(Dataset extract)
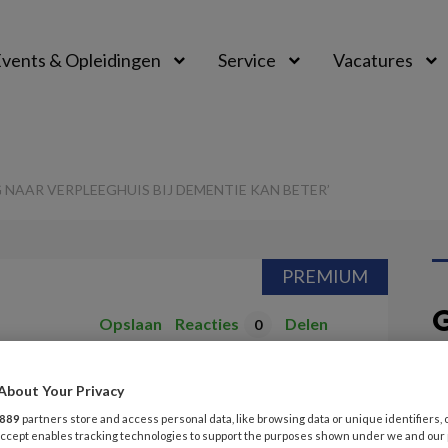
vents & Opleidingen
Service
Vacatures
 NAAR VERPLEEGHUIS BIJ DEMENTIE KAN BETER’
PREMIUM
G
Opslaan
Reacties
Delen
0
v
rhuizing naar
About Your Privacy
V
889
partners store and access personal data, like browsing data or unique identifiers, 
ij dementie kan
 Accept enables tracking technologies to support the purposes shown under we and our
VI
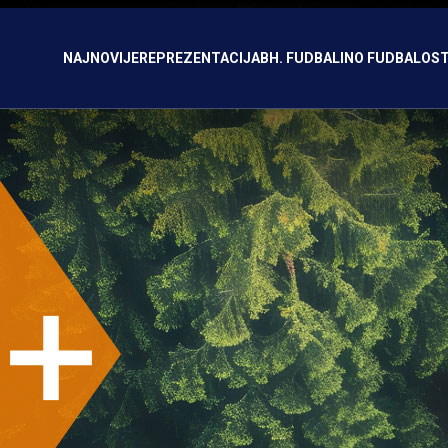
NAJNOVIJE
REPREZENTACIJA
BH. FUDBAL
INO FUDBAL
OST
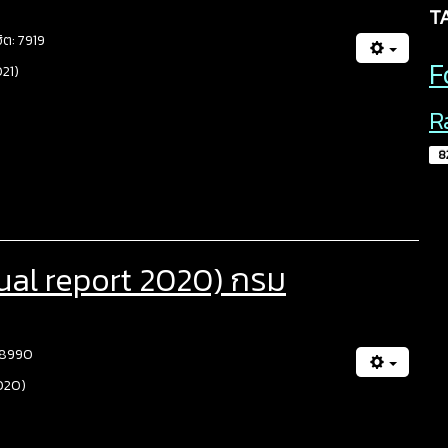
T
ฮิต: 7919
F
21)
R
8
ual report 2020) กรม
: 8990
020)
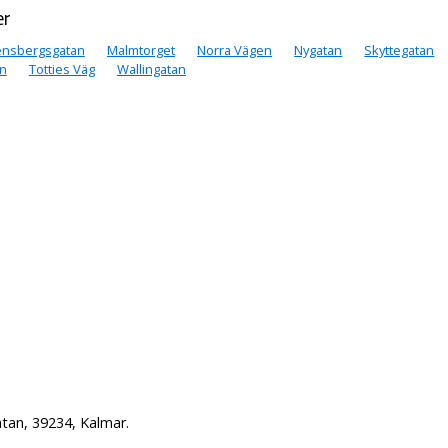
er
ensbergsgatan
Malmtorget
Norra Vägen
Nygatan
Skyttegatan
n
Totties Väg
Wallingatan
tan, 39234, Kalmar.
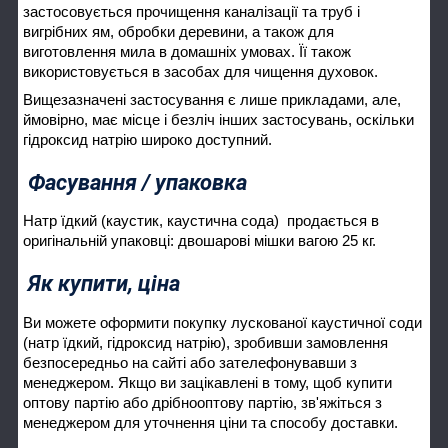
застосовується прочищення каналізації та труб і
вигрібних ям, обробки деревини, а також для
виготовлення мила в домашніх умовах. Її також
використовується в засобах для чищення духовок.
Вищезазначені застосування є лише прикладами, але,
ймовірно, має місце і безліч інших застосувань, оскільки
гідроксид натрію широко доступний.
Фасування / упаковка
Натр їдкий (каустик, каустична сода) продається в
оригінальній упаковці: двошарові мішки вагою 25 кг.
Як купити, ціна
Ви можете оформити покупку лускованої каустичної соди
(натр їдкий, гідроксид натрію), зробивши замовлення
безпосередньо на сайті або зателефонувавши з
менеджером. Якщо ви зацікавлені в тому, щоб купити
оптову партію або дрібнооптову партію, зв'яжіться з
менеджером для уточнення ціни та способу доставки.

(What you will do) Show each line of the data that contains the string "їдкий".

(Finished exercise)
Натр їдкий (каустик, каустична сода) продається в
(натр їдкий, гідроксид натрію), зробивши замовлення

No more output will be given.